A car was waiting for us to take us to the Grosvenor House hotel on Park Lane — not a bad address to rest one's head. It was dark,  the late evening by the time we arrived but I managed to coax the reluctant detective to accompany me to dinner in Soho at a small Italian off Dean Street.

 

I ordered the most expensive Chianti I could find and was overjoyed that Ressler restricted himself to one half glass.  And no aperitifs, and no digestifs.  God, it seemed this would be a long week.  

 

The next morning, a Monday, The Sun had a wipe-out front page reading; 'Sun Flies in Silence of Lambs Man' to solve the Nickell murder. I had my doubts.

 

Tuesday. After we both consumed 25 pound plates of bacon and eggs in the dining room of the Grosvenor, we departed for Wimbledon Common where Ressler wandered about, silently musing on the crime scene, occasionally pausing to write something in a a notebook.  I penned a load of old guff for the next day's paper accompanying a photo of the Poirot of the FBI meandering across the greensward.  Luckily he didn't want to go to dinner later on, so I amused myself at Daphne's in Draycott Avenue, haunt of such celebrities as Joan Collins and assorted TV glitterati.  Pretending to thought control, naturally, that I was taking the eternally thirsty Ressler to dinner I managed to polish off a half bottle of Sicilian white wine with some spaghetti and clams, followed by a handsome bottle or Sagrantino red. The meatballs weren't half bad either.

 

Friday took a long while coming around.  The powers-that-be had decided that Ressler should spill all to us in time for a double-page spread on Saturday when The Sun would inform the public about who was suspect number one in the killing of Rachel Nickell.  

 

Together with another reporter and a photographer we agreed to meet Ressler at a restaurant in Mayfair.  Notebooks opened and pens poised, I said to him; "So, Bob, what's the result?  What kind of killer are you looking for?"

 

"Excuse me?" he said as if bewildered by the question.  I repeated it, asking him again what his days of ‘research’ had unearthed.

 

"I can't tell you," he said straight-faced.

 

"Am I missing something here Bob?," I asked, desperately trying to contain my rising temper.  "Has it escaped your notice that you have been flown here at considerable expense, been put up in one of London’s finest hotels, been ferried about and are receiving a very fat fee for your troubles?  Did you think The Sun brought you here so you could keep your findings to yourself?"

 

"Not myself," he said. "I am going to give them to Scotland Yard.  They must solve the case."  

 

He left the restaurant amid a flurry of expletives.
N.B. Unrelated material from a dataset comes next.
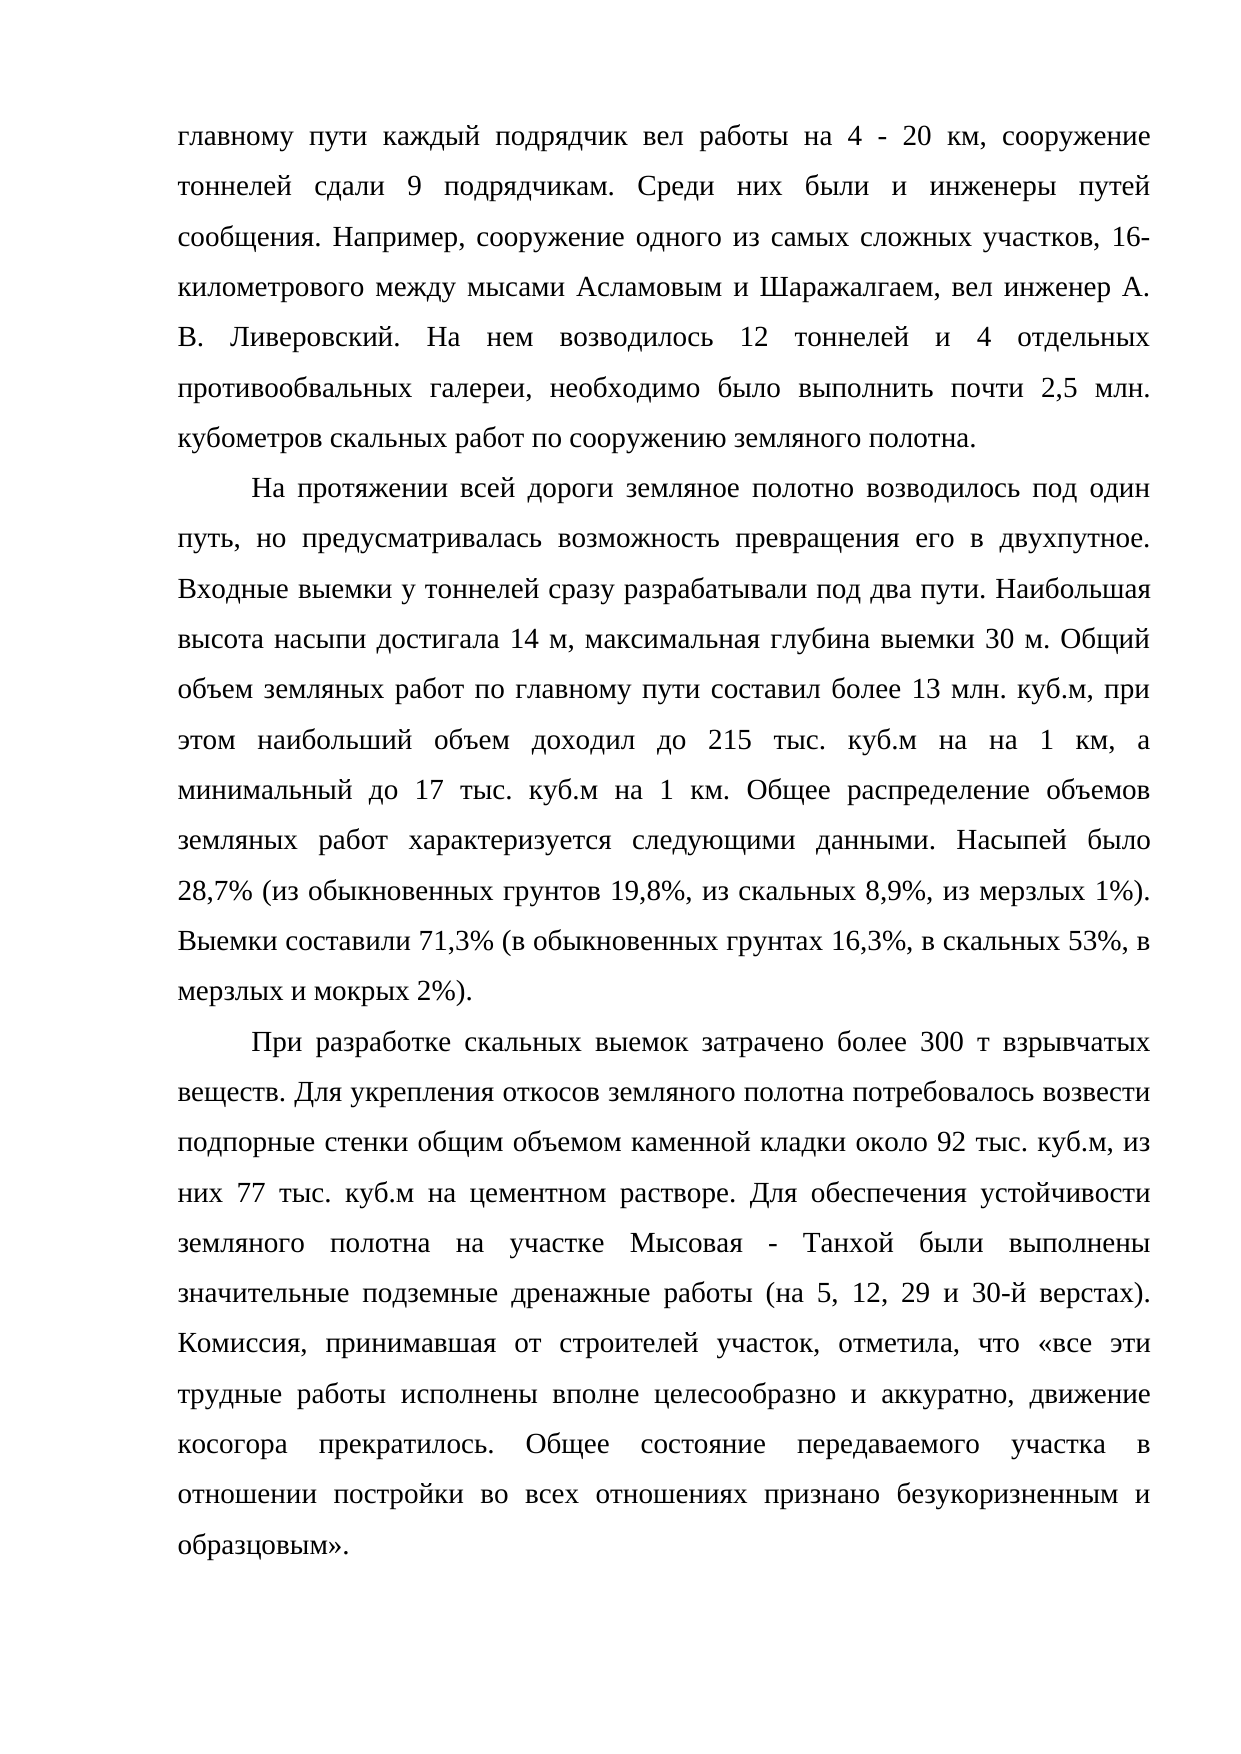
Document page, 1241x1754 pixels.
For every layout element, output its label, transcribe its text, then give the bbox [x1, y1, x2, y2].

text При разработке скальных выемок затрачено более 300 т взрывчатых веществ. Для укрепления откосов земляного полотна потребовалось возвести подпорные стенки общим объемом каменной кладки около 92 тыс. куб.м, из них 77 тыс. куб.м на цементном растворе. Для обеспечения устойчивости земляного полотна на участке Мысовая - Танхой были выполнены значительные подземные дренажные работы (на 5, 12, 29 и 30-й верстах). Комиссия, принимавшая от строителей участок, отметила, что «все эти трудные работы исполнены вполне целесообразно и аккуратно, движение косогора прекратилось. Общее состояние передаваемого участка в отношении постройки во всех отношениях признано безукоризненным и образцовым». [177, 1024, 1152, 1560]
text На протяжении всей дороги земляное полотно возводилось под один путь, но предусматривалась возможность превращения его в двухпутное. Входные выемки у тоннелей сразу разрабатывали под два пути. Наибольшая высота насыпи достигала , максимальная глубина выемки . Общий объем земляных работ по главному пути составил более 13 млн. куб.м, при этом наибольший объем доходил до 215 тыс. куб.м на на , а минимальный до 17 тыс. куб.м на . Общее распределение объемов земляных работ характеризуется следующими данными. Насыпей было 28,7% (из обыкновенных грунтов 19,8%, из скальных 8,9%, из мерзлых 1%). Выемки составили 71,3% (в обыкновенных грунтах 16,3%, в скальных 53%, в мерзлых и мокрых 2%). [177, 470, 1152, 1007]
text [177, 118, 1152, 453]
Mine.

 

It is a maxim of newspapers that if a job goes well, someone in the office in a shiny suit will take credit for it.  If it goes pear shaped, it is always the fault of the man (or woman) on the road.

 

"Right," I said to my colleagues. "Let's rescue this now."  It was a beautiful sunny day and we repaired to the grass in Hyde Park where we — actually, mostly me —- concocted 1500 fabulous words from nothing.

 

Drawing on all the usual cliches of serial killers — young men, unable to form stable relationships, living alone, either shift workers or unemployed, frightened of intimacy, obsessed with knives, not breast fed long enough as babies — we formed a perfect picture of Ressler's supposed findings.

 

It all went in to the paper as written, all credited to Ressler.  He returned alone to Washington, I to New York, our paths never to cross again.  But when they did finally nail Napper for the crime, his psychological profile was pretty close to the fantasy concocted on the grass of the London park.